Work required: How many lines in the entries below contain the word "shoulder"? Reply with the number alone.
= Beginning of Section =
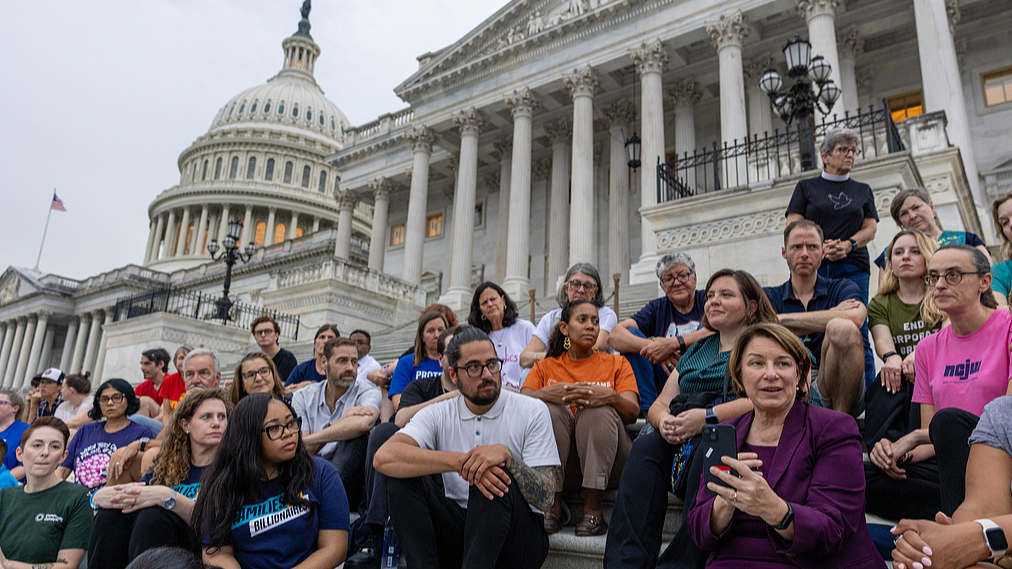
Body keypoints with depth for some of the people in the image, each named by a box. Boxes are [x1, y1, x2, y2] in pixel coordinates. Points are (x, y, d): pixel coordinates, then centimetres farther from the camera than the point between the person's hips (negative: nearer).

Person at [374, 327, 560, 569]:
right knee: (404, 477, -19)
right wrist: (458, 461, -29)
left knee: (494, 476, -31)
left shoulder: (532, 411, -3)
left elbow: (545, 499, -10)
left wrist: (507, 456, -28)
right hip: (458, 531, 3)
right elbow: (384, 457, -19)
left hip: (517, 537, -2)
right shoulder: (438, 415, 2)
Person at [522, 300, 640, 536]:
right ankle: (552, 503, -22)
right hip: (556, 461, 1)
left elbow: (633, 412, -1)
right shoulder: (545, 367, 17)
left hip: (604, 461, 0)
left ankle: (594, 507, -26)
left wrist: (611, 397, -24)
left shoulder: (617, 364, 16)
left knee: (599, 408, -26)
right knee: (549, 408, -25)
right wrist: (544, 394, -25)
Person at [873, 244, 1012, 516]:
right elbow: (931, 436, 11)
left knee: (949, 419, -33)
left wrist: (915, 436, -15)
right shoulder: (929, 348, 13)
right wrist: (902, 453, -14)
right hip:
= End of Section =
Answer box: 5